– Сегодня?..
– Можно завтра… Но принесите, ладно?
Пауза.
– Хорошо… Принесу… А больше ничего не случилось?
– Ничего. Пока, Павла, – он повесил трубку и целую минуту сидел на полу, раздумывал, насвистывая под нос неопределенно-бравурную песенку.
Все утро Павла провела перед экраном – Раздолбеж решил, что передача о Ковиче продвигается недопустимо медленно. Павла сидела и хронометрировала, и переносила на листок бумаги все перипетии «Железных белок» – по реплике, по мизансцене; поначалу было интересно, даже здорово, но после четырех часов кропотливой работы у нее воспалились глаза, а голова гудела, будто праздничный колокол. Она уже ненавидела этих «Белок» всеми силами души – или, как говаривала Стефана, «до самой глубины своих фибр»…
Ей почему-то было ясно, что странный звонок Ковича не имел ничего общего с заявкой на ухаживание. Пусть себе Раздолбеж корчит какие угодно рожи – Павла знала, что ее дамские прелести не заботят Ковича ни капельки. Следовательно…
Она спустилась в стекляшку. Взяла пару сосисок в красной лужице томата, уселась за отдельный столик и устало опустила плечи.

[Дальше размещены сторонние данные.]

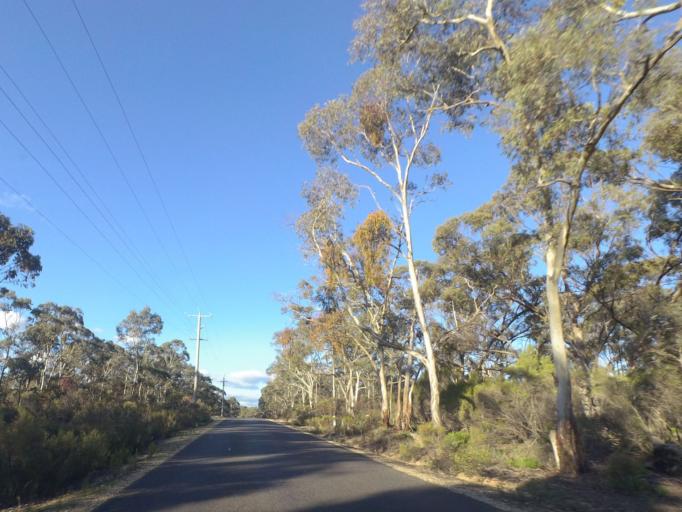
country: AU
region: Victoria
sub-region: Mount Alexander
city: Castlemaine
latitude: -37.1431
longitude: 144.1917
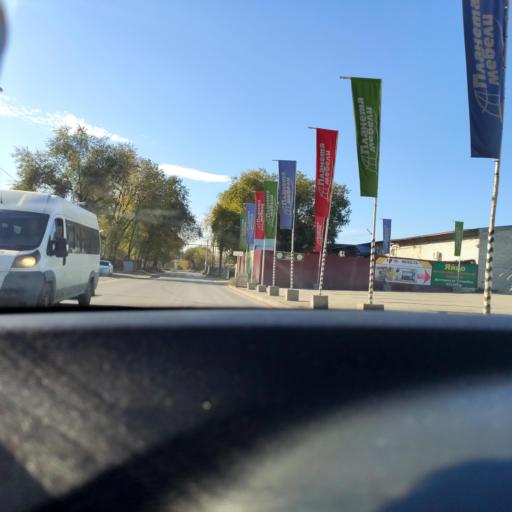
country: RU
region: Samara
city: Petra-Dubrava
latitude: 53.2449
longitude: 50.3006
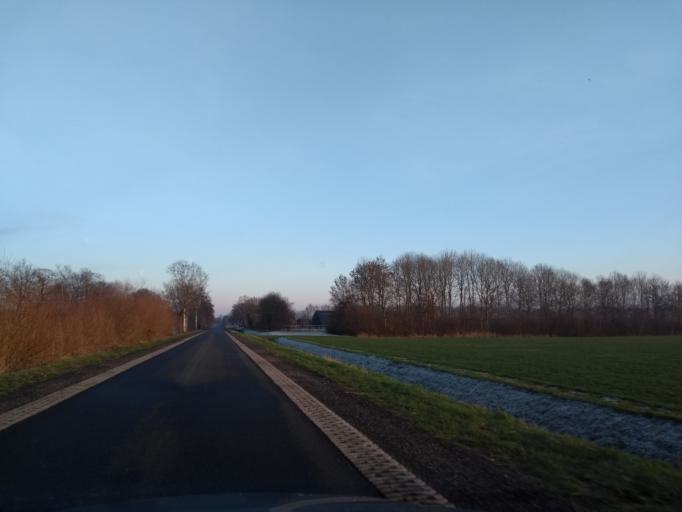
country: NL
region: Overijssel
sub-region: Gemeente Twenterand
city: Den Ham
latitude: 52.4340
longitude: 6.4948
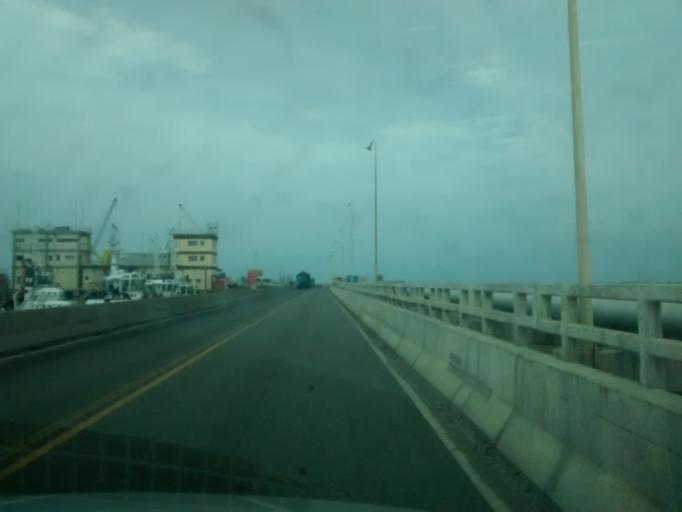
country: BR
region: Ceara
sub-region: Caucaia
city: Cambebba
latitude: -3.5343
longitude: -38.7970
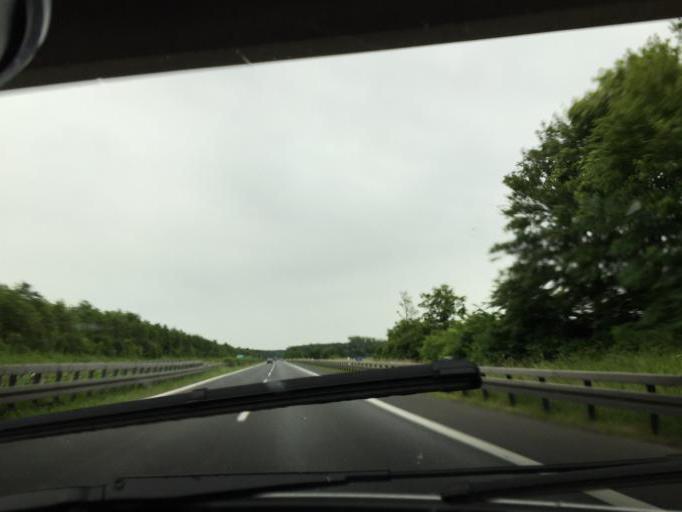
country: DE
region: Bavaria
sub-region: Regierungsbezirk Unterfranken
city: Wonfurt
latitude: 50.0044
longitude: 10.4625
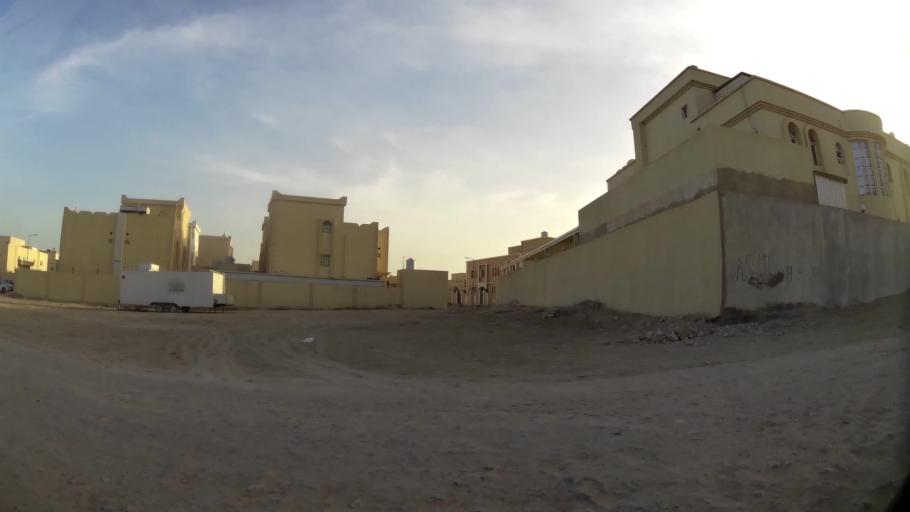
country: QA
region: Al Wakrah
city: Al Wakrah
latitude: 25.1471
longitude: 51.6110
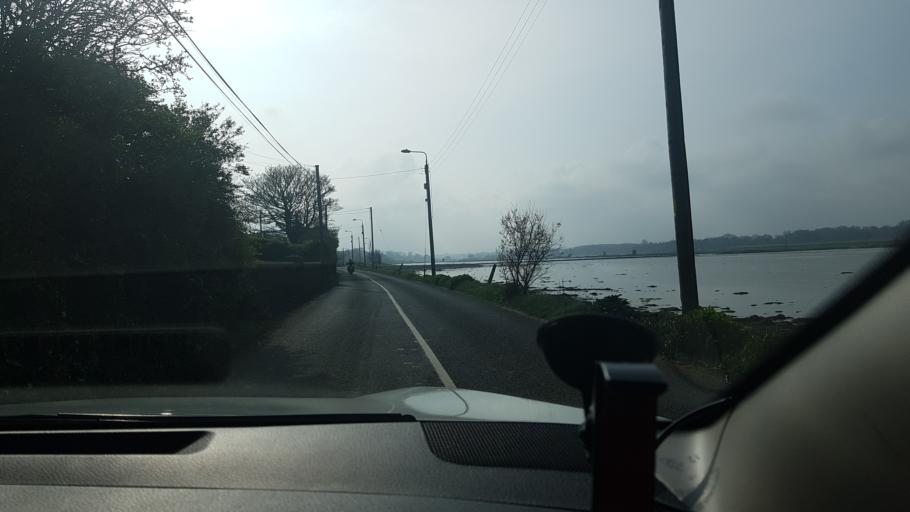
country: IE
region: Leinster
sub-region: Lu
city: Termonfeckin
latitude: 53.7231
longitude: -6.2776
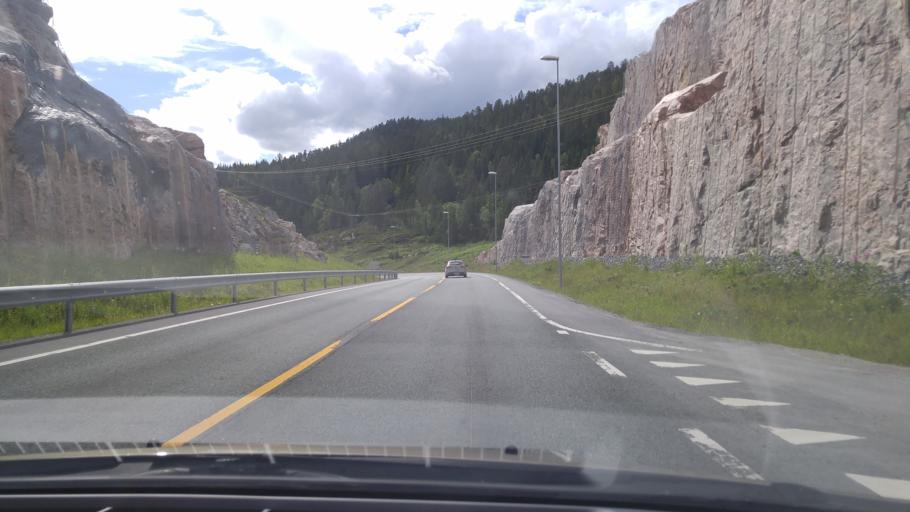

Она сказала Тритану о встрече со СВОИМ саагом. Тритан… он умеет скрывать свои чувства. Она не знает, что подумал об этом ее приятель-экспериментатор – но вот Кович звонит ей, настойчиво, без причины, требует свои кассеты… Требует встречи. Зачем?
Задумчиво поедая сосиски, Павла решила, что не пойдет к Ковичу. Что расскажет обо всем Тритану. Да чего там, она в своем праве – может быть, ей неприятно еще раз встречаться с хищником… который чуть ее не сожрал.
Ободрившись от этой мысли, она прекрасно провела остаток дня – хохотала над сценариями детского сериала, просматривала с Лорой готовые анонсы и только время от времени крутила на экране «Белок» – от нечего делать выискивала ляпсусы и нестыковки, но к досаде своей не нашла ни одной. «Белки» были совершенны – как ледяной дворец, подсвеченный цветными прожекторами. Павла вздыхала.
Уже вечером обнаружилось вдруг, что в редакторском отделе намечается чей-то день рождения; именинник разгружал сумку, полную бутылок и бутербродов, а так как был он по натуре покладист и щедр, то приглашения получили все, оказавшиеся на тот момент в округе, и Павла в том числе. Повода для отказа не было; сгустилась ночь, когда веселая от шампанского, чуть пьяная Павла вышла из автобуса и направилась через собственный дворик – к подъезду.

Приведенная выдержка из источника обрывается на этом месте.